The well-publicised academic achievements of Chinese, Japanese and Korean-American teen-agers are masking high drop-out rates in other Asian communities.

Media reports of Asian children’s success have created a myth that they are a model minority who never fail in school, said Guofang Li, an assistant professor at the State University of New York at Buffalo.

In fact there is a wide spread of achievement within and between Asian groups. Laotian and Vietnamese children often struggle in school and sometimes have higher drop-out rates than their white schoolmates.

Many Hmong pupils (whose parents came from China, Thailand and Laos) are also falling behind, partly because more than half of them are from families living below the poverty line.

Their high school drop-out figures are starting to cause concern, Dr Li said, but the true totals might be even worse than education administrators feared.
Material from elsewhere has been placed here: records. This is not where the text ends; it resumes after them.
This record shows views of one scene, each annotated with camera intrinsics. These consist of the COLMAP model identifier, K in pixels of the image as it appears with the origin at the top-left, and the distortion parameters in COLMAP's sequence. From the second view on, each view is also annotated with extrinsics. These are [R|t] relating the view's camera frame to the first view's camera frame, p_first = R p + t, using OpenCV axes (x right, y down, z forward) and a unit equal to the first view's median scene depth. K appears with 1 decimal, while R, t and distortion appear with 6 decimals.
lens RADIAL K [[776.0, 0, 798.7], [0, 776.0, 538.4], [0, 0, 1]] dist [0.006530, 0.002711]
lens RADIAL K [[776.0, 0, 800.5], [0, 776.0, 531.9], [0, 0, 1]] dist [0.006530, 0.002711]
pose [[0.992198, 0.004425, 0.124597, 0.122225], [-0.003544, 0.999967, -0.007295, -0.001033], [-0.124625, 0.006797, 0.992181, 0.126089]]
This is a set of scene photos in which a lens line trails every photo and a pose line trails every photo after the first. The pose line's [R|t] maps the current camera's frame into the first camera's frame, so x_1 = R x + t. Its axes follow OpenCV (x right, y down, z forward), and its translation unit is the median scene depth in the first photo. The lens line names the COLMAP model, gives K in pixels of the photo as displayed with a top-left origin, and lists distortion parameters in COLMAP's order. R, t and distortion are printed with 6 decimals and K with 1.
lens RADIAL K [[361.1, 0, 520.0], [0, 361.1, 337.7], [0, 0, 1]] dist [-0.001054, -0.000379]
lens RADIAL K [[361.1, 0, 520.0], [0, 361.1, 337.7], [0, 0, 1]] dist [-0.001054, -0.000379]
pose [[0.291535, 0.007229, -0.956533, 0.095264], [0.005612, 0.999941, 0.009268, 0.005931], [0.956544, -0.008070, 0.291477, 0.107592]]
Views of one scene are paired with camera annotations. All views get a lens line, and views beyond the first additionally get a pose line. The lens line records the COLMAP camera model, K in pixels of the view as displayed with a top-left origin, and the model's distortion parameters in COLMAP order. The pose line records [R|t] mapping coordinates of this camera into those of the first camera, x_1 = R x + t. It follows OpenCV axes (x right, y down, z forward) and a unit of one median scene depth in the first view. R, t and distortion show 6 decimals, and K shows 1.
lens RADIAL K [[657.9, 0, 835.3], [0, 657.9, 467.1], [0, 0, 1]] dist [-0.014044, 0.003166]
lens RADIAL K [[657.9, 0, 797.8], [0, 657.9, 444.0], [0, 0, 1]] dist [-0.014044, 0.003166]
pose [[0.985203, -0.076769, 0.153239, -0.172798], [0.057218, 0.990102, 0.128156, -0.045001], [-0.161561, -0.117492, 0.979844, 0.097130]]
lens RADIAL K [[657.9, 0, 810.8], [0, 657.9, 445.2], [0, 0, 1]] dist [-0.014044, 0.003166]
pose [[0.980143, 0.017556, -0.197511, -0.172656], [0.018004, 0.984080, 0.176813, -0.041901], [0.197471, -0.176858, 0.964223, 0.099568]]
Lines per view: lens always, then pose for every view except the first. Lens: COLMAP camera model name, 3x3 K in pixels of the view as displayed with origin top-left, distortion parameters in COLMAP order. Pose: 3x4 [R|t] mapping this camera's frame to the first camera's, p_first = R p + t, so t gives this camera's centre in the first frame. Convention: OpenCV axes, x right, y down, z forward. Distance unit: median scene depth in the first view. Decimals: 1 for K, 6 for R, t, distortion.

“Asian drop-out rates in general may be underestimated because their numbers are less well-documented,” she said. “It’s only in the inner-city areas where there is a large Asian population that the drop-outs become more visible.”

Dr Li accepted that Asian students generally outscore all other ethnic groups in maths but said that in some states, such as Minnesota and Alaska, at least 50 per cent of Asian elementary school children were below the basic reading level.

“Many of these children are from immigrant families who may not receive the help they need from schools,” she said. “Unfortunately, because of the model minority myth, there is a tendency to ‘blame the victim’ who falls behind rather than offer the necessary support.

“One family I interviewed was struggling to make a living in the restaurant trade but they bought the Encyclopaedia Britannica for their children and asked the school for more English lessons.

“The school said the remedial class was best for them but as they were being taught about kitchen safety and how to catch a bus it was not necessarily helping their literacy.”